For his SPIN.com Book Club pick, Lars veers away from iconic works of literature, instead choosing a practical tome for anyone making music these days: The Future of Music: Manifesto for the Digital Music Revolution, authored by two veterans of pop music who outline the music industry's digital future.
SPIN: Why did you pick this book?
MC Lars: I studied English literature in college, but in a few years I want to do a PhD in media studies, so I'm always reading books about music technology and the digital music revolution and the evolution of content and new media economics. I read this book because one of the authors, Dave Kusek, is a professor at Berklee College of Music and he's a really smart guy [who actually was one of the co-developers of MIDI technology, a revolutionary development in electronic music]. It's really influenced my philosophies on technology and media and it's also really influenced my business model as a guy with a label.
Why did you pick this book as opposed to something like Moby Dick or Hamlet, both of which you've written songs about?
I was thinking that a lot of other musicians would pick the classics and the books I've studied and written songs about. I picked this one because I figured no one would pick it. But one of my favorite [pieces of literature] is Hamlet, and I have that song about Hamlet on the new record, "Hey There, Ophelia," (Click here to download it!) so I have to give props to that as well. That's for pleasure, where this is a more business sort of textbook.
How many times have you read it?
Three times. It's a good one.
Do you reread the whole thing or do you just have sections you go back to?
What happened was I read it casually and then I read closely and then I read it again because I wrote a song that was inspired by it. I took some of his philosophies and made it into lyrics. It's called "Download This Song." The author heard my song, and on the website for the book they did a little piece about how the song reinforced those philosophies. It was really cool to have this author I really love like the song I wrote about his book.

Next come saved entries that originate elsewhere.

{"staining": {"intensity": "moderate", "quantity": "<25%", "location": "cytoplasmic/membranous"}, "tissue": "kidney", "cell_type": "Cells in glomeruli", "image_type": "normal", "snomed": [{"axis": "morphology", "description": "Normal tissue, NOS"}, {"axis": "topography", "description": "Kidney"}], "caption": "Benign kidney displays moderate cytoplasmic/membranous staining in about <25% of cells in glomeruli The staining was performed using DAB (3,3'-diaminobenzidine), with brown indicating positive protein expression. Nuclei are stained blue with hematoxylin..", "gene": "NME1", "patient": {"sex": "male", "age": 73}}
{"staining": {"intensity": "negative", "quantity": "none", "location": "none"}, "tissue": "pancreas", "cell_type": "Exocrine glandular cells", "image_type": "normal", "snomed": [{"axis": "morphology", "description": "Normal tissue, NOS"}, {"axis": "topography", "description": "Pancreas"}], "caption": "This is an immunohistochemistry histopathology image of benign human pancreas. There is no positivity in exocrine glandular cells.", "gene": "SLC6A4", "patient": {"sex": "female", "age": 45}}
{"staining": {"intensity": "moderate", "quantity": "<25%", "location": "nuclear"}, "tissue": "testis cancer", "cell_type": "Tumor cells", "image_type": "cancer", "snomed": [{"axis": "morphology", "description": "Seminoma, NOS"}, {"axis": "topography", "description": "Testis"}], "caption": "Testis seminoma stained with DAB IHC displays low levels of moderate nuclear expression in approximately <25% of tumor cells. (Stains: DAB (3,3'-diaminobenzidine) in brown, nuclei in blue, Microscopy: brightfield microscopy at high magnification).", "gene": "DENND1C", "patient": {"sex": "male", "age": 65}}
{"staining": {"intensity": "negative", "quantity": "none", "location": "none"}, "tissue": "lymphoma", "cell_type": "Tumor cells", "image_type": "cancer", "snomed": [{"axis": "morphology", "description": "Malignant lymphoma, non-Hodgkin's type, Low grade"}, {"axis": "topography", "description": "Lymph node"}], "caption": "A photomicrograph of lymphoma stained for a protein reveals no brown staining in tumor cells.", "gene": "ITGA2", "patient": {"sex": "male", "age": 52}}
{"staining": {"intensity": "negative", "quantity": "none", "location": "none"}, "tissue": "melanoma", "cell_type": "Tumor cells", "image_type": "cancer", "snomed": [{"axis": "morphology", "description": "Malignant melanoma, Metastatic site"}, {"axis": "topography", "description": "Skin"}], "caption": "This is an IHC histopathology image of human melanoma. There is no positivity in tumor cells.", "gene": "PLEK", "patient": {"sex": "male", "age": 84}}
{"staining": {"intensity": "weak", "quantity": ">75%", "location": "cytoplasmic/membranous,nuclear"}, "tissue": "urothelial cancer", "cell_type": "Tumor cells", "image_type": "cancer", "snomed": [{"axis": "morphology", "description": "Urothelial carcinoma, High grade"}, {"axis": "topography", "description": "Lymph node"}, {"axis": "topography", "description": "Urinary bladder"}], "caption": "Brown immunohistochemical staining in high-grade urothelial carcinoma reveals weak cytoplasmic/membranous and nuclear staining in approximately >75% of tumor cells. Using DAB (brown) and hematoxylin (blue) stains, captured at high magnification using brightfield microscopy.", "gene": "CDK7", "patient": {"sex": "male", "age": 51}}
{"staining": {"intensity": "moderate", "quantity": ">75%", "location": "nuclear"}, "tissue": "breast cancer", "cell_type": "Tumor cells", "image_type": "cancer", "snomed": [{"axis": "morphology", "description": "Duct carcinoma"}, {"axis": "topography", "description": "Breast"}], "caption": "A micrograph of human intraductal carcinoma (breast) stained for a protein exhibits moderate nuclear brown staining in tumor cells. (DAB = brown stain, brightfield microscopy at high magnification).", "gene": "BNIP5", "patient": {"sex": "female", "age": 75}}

Who would you recommend this book to?
I recommend it to anyone in tech or the arts. Also hipsters and hip-hop fans will appreciate it because basically the whole book legitimizes stealing your friends' music. You can feel good about doing something that maybe isn't legal.
Would you recommend it to someone who thinks free music downloading is wrong?
Yeah. It provides a logical explanation of why it's okay. What I like about the book is that it treats the music model as water as opposed to a physical thing. When you pay for water, you get a certain amount of water. You don't pay per drop.